State tightens rules for reopening schools as high COVID-19 rates hold districts back
Governor Gavin Newsom has made changes to his plan to reopen schools, including a small decrease in the case rate that would allow elementary students to campus for in-person classes.
Under the new guidance, K-6 schools in counties with a seven-day average of 25 or fewer cases per 100,000 residents would be eligible to begin reopening, down from the 28 cases per 100,000 that the governor had announced in December.
That number is significantly lower than the current rates in many California counties, offering diminished hope that schools — particularly in Southern California — can reopen soon. In L.A. County, for example, the adjusted COVID-19 case rate is 77 per 100,000 residents; Orange County, 79; Riverside County, 107; San Bernardino County 103 and San Diego County, 70.

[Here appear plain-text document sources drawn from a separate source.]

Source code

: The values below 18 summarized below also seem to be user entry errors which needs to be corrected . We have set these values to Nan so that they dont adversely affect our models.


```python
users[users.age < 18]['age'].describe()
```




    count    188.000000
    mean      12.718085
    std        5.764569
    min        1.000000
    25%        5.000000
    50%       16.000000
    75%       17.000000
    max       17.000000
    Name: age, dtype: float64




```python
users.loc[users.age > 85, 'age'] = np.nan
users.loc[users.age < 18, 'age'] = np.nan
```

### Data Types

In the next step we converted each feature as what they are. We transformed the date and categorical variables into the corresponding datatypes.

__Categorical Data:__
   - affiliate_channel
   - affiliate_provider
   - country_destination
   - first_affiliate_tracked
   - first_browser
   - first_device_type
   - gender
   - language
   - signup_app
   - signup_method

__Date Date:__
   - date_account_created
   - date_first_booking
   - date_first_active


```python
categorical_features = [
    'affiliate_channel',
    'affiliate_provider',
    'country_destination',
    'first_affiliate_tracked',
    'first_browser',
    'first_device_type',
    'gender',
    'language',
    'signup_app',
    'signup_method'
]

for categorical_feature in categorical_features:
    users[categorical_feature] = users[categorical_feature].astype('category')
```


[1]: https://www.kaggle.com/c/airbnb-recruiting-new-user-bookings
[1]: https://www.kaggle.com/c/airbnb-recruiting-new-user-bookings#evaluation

In December, Newsom announced a $2-billion package of incentives to encourage a return to in-person classes. It prioritized returning students in kindergarten through second grade as well as those with special needs starting in mid-February, with the remainder of elementary school students returning early as mid- March. It is unclear when older students would return to campuses.
The plan, however, was met with pushback from the leaders of some of California’s largest school districts, who said it would widen inequities.
The governor also announced Thursday an online reporting portal and hotline that will allow parents and staff to report school safety concerns and a website that will serve as an information hub for reopening and allow school administrators to request technical help to develop and implement safety plans.
In making the announcement, the governor again emphasized the importance of returning to in-person learning.
“Learning is nonnegotiable, and getting our kids and staff back into the classroom safely will help us continue turning the corner on this pandemic,” Newsom said in a statement.
The reopening guidance requires that masks be worn by all students regardless of age and recommends that staff members who come into regular contact with others wear disposable surgical masks.
Under the guidance, some of which was described in a letter to local health officers and superintendents, schools should also ensure that teacher and staff desks are at least six feet away from student desks. Schools were also told they must make “a good-faith effort” to ensure that student chairs are at least six feet apart from each other. “Under no circumstances should distance between student chairs be less than four feet,” the letter says.
The state also announced new reporting requirements, requiring districts to notify the Department of Public Health about whether they are providing in-person learning.